--- What to do ---
Translate this sentence from the piece about the Kelly Hildebrandts into Spanish: "My wife and I met on a blind date."

--- Page text ---

-=-=-

This is a depressing end to a romantic tale that had captivated boring people everywhere. And if you think ‘captivated’ is too strong a word, let me mention I entered the name ‘Kelly Hildebrandt’ into Google News and 6,320 articles came up. If romance is dead, I blame the Kelly Hildebrandts for thinking their story was romantic.

The break-up is terrible news for couples that liked having a low benchmark for romantic stories. If Yahoo News says a couple having the same name is a good story, maybe us meeting in the line at Starbucks is a good story.

“Do you like coffee?”

“I love coffee.”

“Me, too. We have so much in common.”

“I’ve been looking for someone who loved coffee my whole life.”

Does this mean our marriage isn’t as stable as we thought? asked the couple who fell in love when they realized they both had brown hair.

Is this the end? asked the couple who fell in love at a restaurant when they noticed they both liked to use silverware when eating.

Will our love endure? wondered the couple who fell in love over a mutual interest in really wanting to fall in love.

My wife and I aren’t very romantic (read my post Unromantic Gestures). We don’t like sentimental songs or poetry. The closest I came to ever writing her a poem was combining a bunch of Larry King non-sequiturs from his old My Two Cents USA Today column into a card (read one of my very first posts Larry King Septuagenarian Hipster Genius).

And it doesn’t bother us that we don’t have a big romantic story of how we met. My wife and I met on a blind date. Nothing exciting. We had fun, shared a few laughs, and decided to go out again, mostly because she ended the date by asking to borrow money and I worried if I didn’t ask for a second date she’d never repay.

We don’t care that we don’t have a story as romantic as the Kelly Hildebrandts because this gives us an opportunity to make one up. When someone asks how we met, we both rush to start the fake story first and the second person has to add the next line.

“We met on a bus.”

“I was sitting behind her and asked for the time.”

“Because he was holding a box of ferrets on his lap and he figured they only had enough air to last an hour.”

“And it turns out we were both headed to the county fair.”

“Paul as a contestant in animal wrangling.”

“And she was the mistress of a carnival barker and had decided to confront his wife during the animal wrangling ribbon ceremony.”

This is usually as far as we get before the listener leaves. We’ve made up a hundred stories over the years in our efforts to create a romantic story. Little did I know we could have simply said, “We’re the Kelly Hildebrandts.”

-=-=-

--- Given material ---
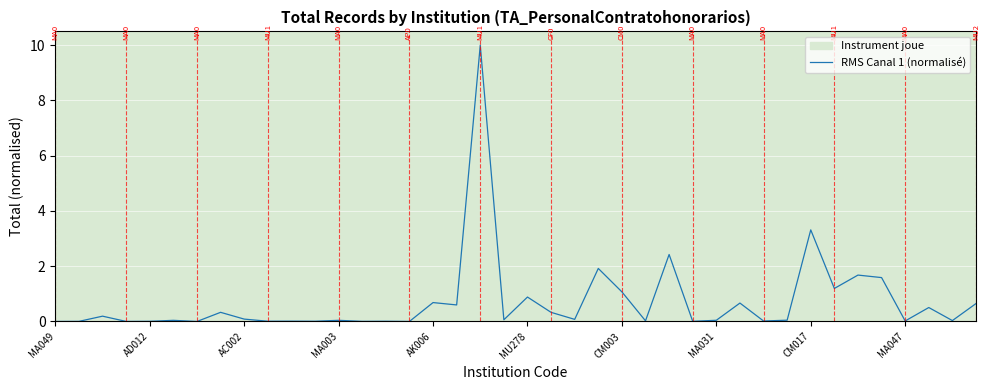

What is the maximum value shown in the chart?

10.0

-=-=-

--- Result below ---
Mi esposa y yo nos conocimos en una cita a ciegas.